### TO-DO ITEM
Each line below that includes the word "персонала" is to be reported.

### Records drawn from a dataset

______

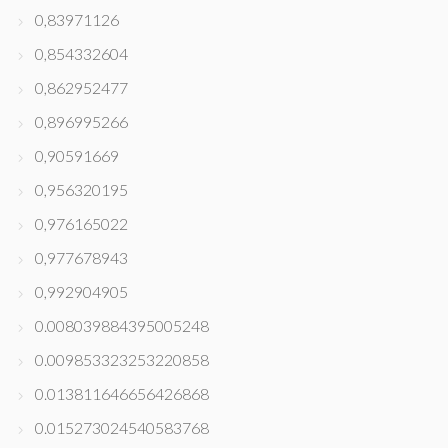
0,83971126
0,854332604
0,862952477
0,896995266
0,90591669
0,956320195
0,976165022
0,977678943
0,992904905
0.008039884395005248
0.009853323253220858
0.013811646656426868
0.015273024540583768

______

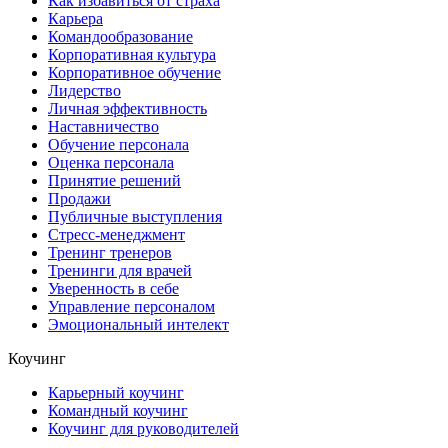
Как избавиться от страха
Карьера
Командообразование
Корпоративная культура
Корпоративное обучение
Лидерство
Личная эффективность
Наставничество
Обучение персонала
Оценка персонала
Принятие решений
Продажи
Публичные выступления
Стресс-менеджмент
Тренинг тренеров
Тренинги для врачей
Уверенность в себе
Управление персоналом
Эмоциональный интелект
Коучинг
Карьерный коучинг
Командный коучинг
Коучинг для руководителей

______

### ANSWER FOR THIS EXERCISE
Обучение персонала
Оценка персонала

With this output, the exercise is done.